- _Instructions for the task_: Which lines run from the one containing "Eine Änderung meiner" through the end of the material? Reproduce them exactly.

* * * * *

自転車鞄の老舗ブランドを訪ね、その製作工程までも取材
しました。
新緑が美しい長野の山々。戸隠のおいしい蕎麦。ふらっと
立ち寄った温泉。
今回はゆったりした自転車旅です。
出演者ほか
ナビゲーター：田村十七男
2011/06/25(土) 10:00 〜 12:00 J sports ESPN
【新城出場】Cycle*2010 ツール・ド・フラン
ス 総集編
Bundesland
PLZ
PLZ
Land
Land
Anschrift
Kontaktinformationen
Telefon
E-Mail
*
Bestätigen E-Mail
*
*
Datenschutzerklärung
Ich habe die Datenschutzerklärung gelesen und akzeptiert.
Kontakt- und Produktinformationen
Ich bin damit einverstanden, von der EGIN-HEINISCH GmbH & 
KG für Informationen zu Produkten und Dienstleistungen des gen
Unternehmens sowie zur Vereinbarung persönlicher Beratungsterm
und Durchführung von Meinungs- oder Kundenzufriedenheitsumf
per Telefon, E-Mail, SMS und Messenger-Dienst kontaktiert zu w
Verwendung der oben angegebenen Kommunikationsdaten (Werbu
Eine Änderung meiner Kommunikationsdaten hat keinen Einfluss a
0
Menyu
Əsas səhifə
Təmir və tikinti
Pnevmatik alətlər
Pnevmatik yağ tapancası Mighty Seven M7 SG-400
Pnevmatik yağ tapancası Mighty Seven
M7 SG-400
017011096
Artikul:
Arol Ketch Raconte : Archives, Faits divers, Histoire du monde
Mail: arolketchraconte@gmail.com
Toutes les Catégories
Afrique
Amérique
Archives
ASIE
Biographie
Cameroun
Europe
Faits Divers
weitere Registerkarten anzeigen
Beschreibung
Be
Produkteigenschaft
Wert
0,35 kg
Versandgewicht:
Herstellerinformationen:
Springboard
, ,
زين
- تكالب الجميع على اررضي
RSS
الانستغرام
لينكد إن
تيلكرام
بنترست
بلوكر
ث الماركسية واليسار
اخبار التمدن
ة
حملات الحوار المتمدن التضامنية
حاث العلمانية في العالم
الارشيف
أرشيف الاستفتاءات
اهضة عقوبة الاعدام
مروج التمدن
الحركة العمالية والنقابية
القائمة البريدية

* * * * *

- _Exercise output_:
Eine Änderung meiner Kommunikationsdaten hat keinen Einfluss a
0
Menyu
Əsas səhifə
Təmir və tikinti
Pnevmatik alətlər
Pnevmatik yağ tapancası Mighty Seven M7 SG-400
Pnevmatik yağ tapancası Mighty Seven
M7 SG-400
017011096
Artikul:
Arol Ketch Raconte : Archives, Faits divers, Histoire du monde
Mail: arolketchraconte@gmail.com
Toutes les Catégories
Afrique
Amérique
Archives
ASIE
Biographie
Cameroun
Europe
Faits Divers
weitere Registerkarten anzeigen
Beschreibung
Be
Produkteigenschaft
Wert
0,35 kg
Versandgewicht:
Herstellerinformationen:
Springboard
, ,
زين
- تكالب الجميع على اررضي
RSS
الانستغرام
لينكد إن
تيلكرام
بنترست
بلوكر
ث الماركسية واليسار
اخبار التمدن
ة
حملات الحوار المتمدن التضامنية
حاث العلمانية في العالم
الارشيف
أرشيف الاستفتاءات
اهضة عقوبة الاعدام
مروج التمدن
الحركة العمالية والنقابية
القائمة البريدية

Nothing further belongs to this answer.